Extrait choisi
Il est ressuscité !

N° 206 – Février 2020

Rédaction : Frère Bruno Bonnet-Eymard


Quand le pape parle !

LA veille de Noël, le 23 décembre, le Saint-Père a répondu aux vœux du Sacré-Collège en rappelant que nous n’avons pas d’autre moyen d’être homme que de nous mettre à l’école de Jésus à Bethléem dans sa crèche par la Médiation de la Vierge Immaculée :

« C’est avec une âme joyeuse, Monsieur le cardinal, que Nous acceptons les vœux que vous Nous avez présentés au nom du Sacré-Collège, et c’est avec reconnaissance que nous recevons l’expression des sentiments de dévouement et d’affection dont vous vous êtes fait l’interprète pour tous en souhaitant que la restauration en Jésus-Christ, par l’intercession de la Vierge Immaculée, soit le présage de temps moins périlleux pour l’Église. Et Nous Nous réjouissons vivement que vous ayez fait allusion à ce sujet, parce que le mystère de Bethléem, que nous allons rappeler, offre les preuves les plus indiscutables du vrai Sauveur ; Sauveur aujourd’hui comme il y a dix-neuf siècles, Sauveur ici comme à Bethléem, Sauveur unique, éternel, universel, qui a renouvelé la face de la terre et qui a rétabli avec Dieu et entre les hommes toutes les relations individuelles et sociales. »

Documents à étudier

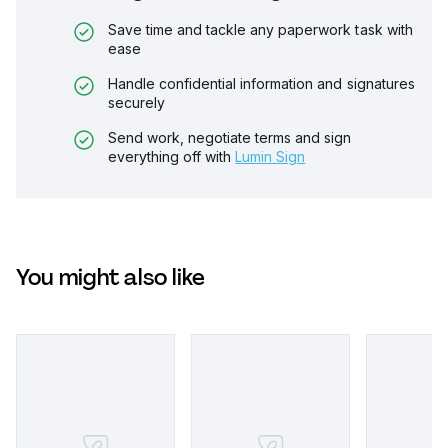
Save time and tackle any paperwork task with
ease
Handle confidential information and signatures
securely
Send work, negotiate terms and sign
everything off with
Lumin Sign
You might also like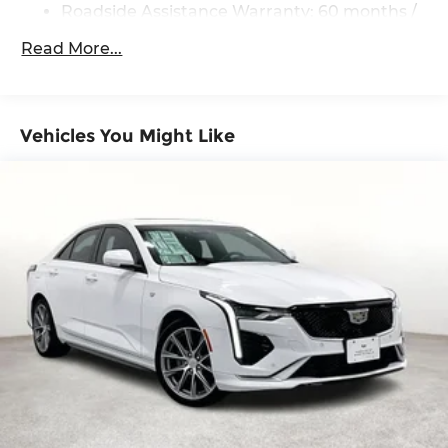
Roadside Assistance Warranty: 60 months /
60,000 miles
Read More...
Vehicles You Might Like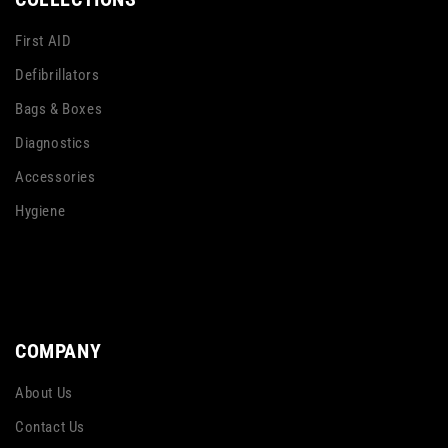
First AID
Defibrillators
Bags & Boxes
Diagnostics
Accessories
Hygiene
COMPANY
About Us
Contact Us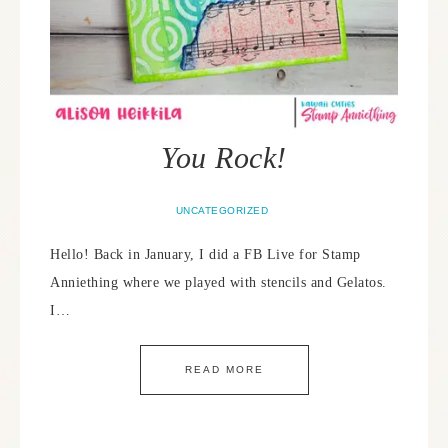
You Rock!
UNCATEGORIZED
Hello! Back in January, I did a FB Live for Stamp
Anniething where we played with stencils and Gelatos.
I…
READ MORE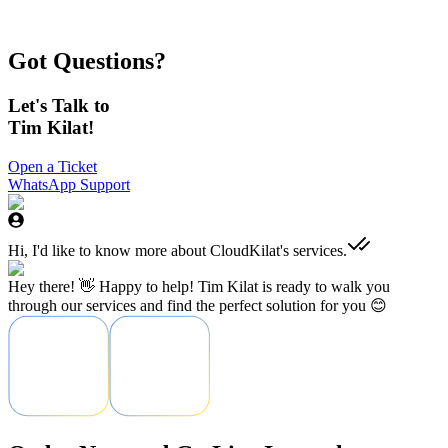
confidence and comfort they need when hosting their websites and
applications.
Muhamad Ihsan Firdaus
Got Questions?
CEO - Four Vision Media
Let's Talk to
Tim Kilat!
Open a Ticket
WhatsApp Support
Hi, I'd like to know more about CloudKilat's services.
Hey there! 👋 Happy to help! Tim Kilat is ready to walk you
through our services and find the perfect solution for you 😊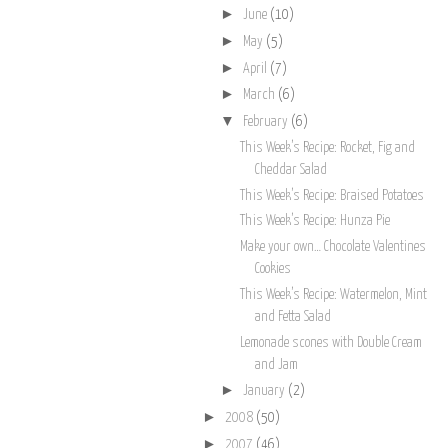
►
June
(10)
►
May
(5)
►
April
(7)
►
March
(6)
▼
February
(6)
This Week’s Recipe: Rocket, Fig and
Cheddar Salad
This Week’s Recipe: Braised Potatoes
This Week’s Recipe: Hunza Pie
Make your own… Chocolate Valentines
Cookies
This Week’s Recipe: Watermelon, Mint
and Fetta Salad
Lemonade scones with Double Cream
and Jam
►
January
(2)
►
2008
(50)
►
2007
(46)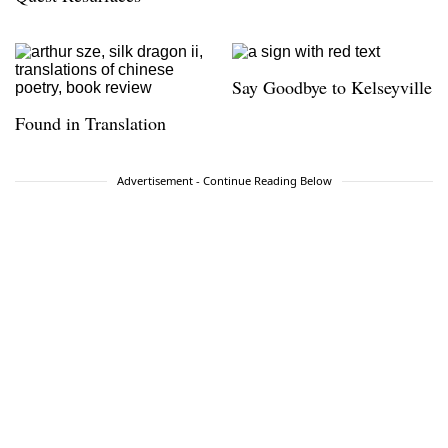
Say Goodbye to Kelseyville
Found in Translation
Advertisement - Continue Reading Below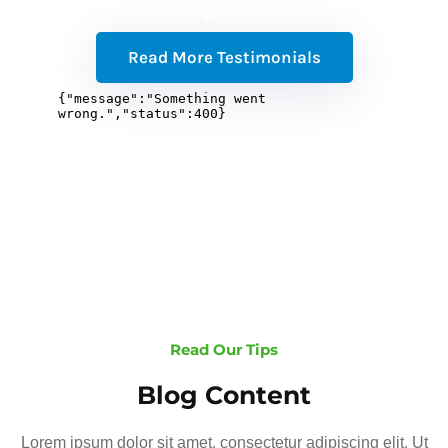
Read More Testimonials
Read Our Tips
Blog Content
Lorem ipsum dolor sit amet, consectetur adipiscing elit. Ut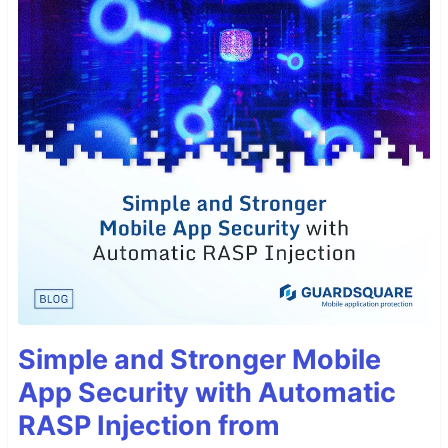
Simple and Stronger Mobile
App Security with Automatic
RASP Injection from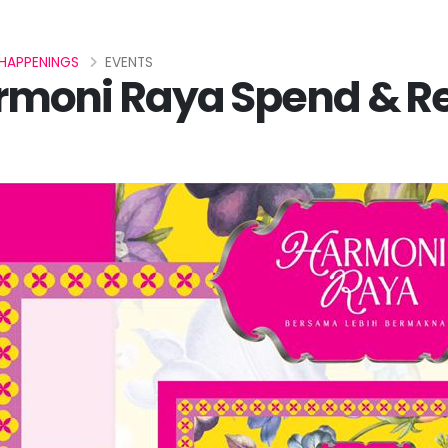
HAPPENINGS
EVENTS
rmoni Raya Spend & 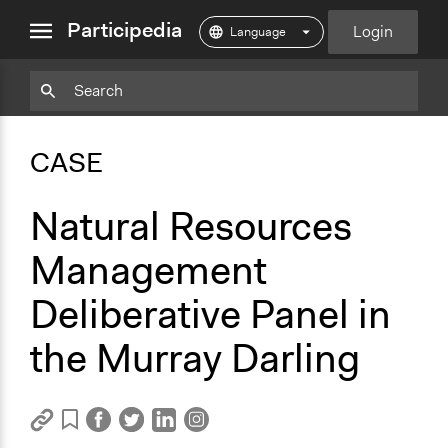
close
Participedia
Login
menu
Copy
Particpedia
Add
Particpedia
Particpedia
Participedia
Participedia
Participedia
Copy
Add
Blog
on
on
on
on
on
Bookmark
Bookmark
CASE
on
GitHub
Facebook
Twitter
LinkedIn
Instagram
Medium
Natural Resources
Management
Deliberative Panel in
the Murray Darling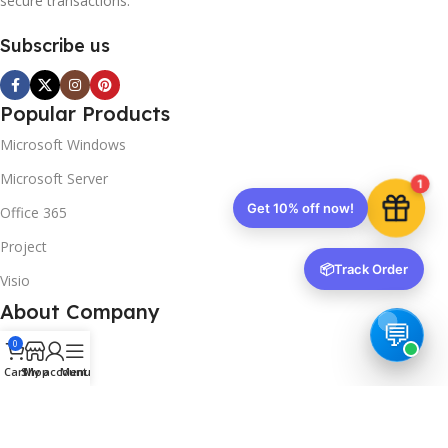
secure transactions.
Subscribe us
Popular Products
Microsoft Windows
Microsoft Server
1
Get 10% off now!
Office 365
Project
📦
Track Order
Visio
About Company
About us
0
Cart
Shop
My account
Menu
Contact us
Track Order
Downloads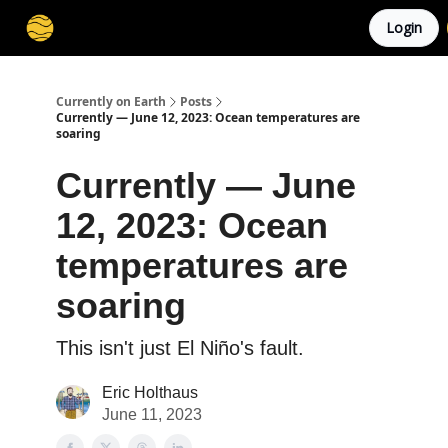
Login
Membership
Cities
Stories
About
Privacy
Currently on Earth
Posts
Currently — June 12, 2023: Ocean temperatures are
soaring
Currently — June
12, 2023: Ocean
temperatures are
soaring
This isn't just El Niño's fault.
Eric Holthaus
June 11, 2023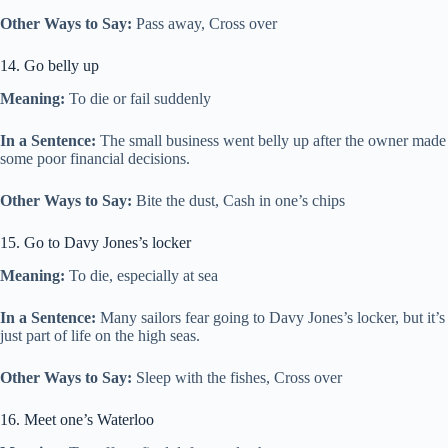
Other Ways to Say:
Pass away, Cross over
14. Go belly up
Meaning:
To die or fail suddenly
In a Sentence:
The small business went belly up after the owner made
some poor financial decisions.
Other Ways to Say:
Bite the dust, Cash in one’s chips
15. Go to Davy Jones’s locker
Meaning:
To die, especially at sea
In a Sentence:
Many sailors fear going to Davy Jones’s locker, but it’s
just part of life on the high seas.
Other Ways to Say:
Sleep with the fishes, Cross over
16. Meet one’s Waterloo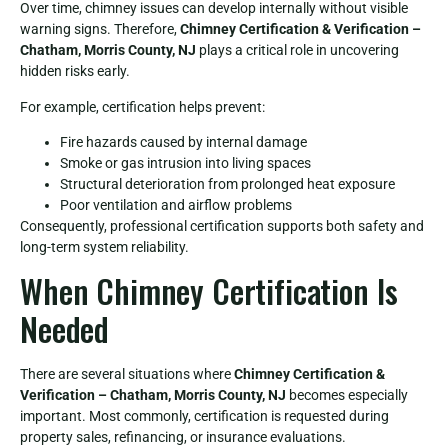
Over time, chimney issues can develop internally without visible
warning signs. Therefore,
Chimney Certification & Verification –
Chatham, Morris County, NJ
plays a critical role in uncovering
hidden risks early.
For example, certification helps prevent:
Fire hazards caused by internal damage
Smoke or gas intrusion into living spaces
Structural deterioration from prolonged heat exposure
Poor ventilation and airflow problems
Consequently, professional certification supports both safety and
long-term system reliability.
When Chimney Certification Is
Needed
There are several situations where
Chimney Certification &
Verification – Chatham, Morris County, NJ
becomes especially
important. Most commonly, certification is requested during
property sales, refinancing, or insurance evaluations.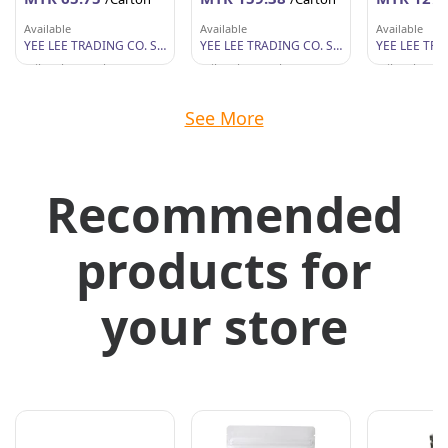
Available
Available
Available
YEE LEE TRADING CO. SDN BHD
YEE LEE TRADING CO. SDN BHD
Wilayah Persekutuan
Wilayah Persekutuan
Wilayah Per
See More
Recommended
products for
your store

Consignes
a – Quels adjectifs qualifient le mot « Sauveur » dans l'extrait sur les vœux de Noël ?
b – Au nom de qui le cardinal a-t-il présenté ses vœux, selon l'extrait sur les vœux de Noël ?
c – Poursuivez l'extrait sur les vœux de Noël après sa dernière phrase.

Réponses
a – vrai, unique, éternel, universel

b – Au nom du Sacré-Collège.

c –
Notre bienheureux Père a établi dans sa métaphysique relationnelle que toute la dignité de la personne humaine tient à ce double ordre de relations à Dieu et au prochain ; que le Christ vient rétablir dans leur perfection à Bethléem.

« La cabane de Bethléem, en effet, nous présente l’homme parfait qui, unissant dans une seule personne la nature divine et la nature humaine, restitue à celle-ci la meilleure partie de ses privilèges, perdue par la faute, et la plénitude des avantages qui en dérivent ; d’où il suit que nous n’avons d’autre moyen d’être homme, au point de vue spirituel aussi bien qu’au point de vue social, que de nous rapprocher de l’homme parfait, de la pleine mesure de la vie du Christ :

« Jusqu’à ce que nous nous soyons approchés en courant de l’homme parfait, que nous ayons atteint à la plénitude de la mesure de l’âge du Christ. » (Éphésiens 4, 13)

Toute la vie chrétienne et sociale ne doit donc être qu’une continuelle étude pour atteindre la beauté du Christ, pour recouvrer ainsi notre dignité et ramener dans le monde, avec les dons originels, l’harmonie, la concorde et la paix de l’Éden. »

Saint Matthieu rapporte que les Mages ont trouvé la Sainte Famille dans une « maison », que le Saint-Père se représente comme une pauvre maisonnette, une « cabane ».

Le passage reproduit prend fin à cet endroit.